Take special note of key words that define relationships between elements.

Examples include minimum, maximum, exactly, always, never, at least, only, can/cannot be, possible/not possible.

#### Outside knowledge

Disregard and brush aside knowledge you may have about a particular topic in a passage. The passages have provide sufficient facts, and all outside knowledge is unecessary.

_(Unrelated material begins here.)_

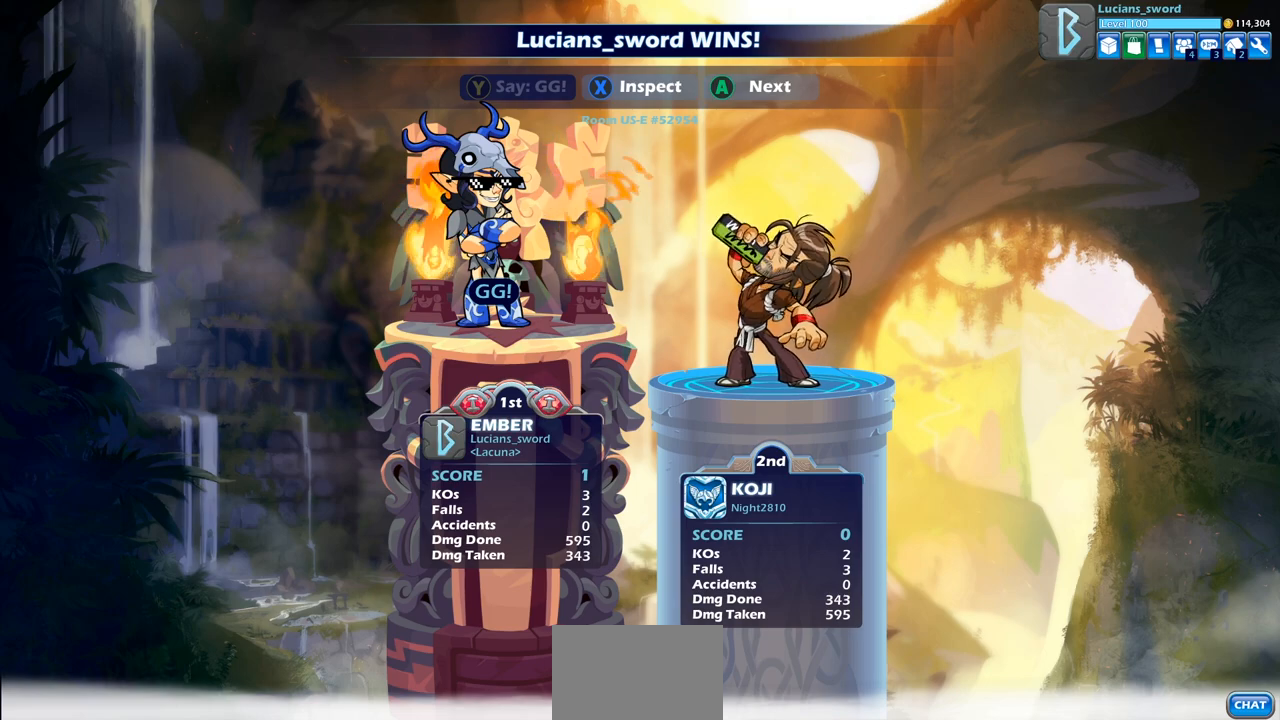
{"buttons": ["CROSS"], "left_stick": "center", "right_stick": "center", "events": [[483, "CROSS", "down"]]}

#### Rule/choice elimination

It can sometimes be helpful to eliminate choices based on rules. Eliminating choices that don't adhere to a specific rule helps avoid situations where all choices are consecutively checked against all rules.

#### Scenarios

Scenarios can be time saving when groups, and not elements, are restricted to either two or three situations that conform to all stated rules.

Example:

Suppose we want to know the order of appearance of six actors in a movie, A,B,C,D,E,F

We know that A comes before D, and that there are three actors between them.

This leaves only two possible scenarios.

First scenario: A _ _ _ D _

Second scenario: _ A _ _ _ D

This is a great way to eliminate choices. Furthermore, an extra rule, such as D appears before F would eliminate the second scenario since D cannot be last.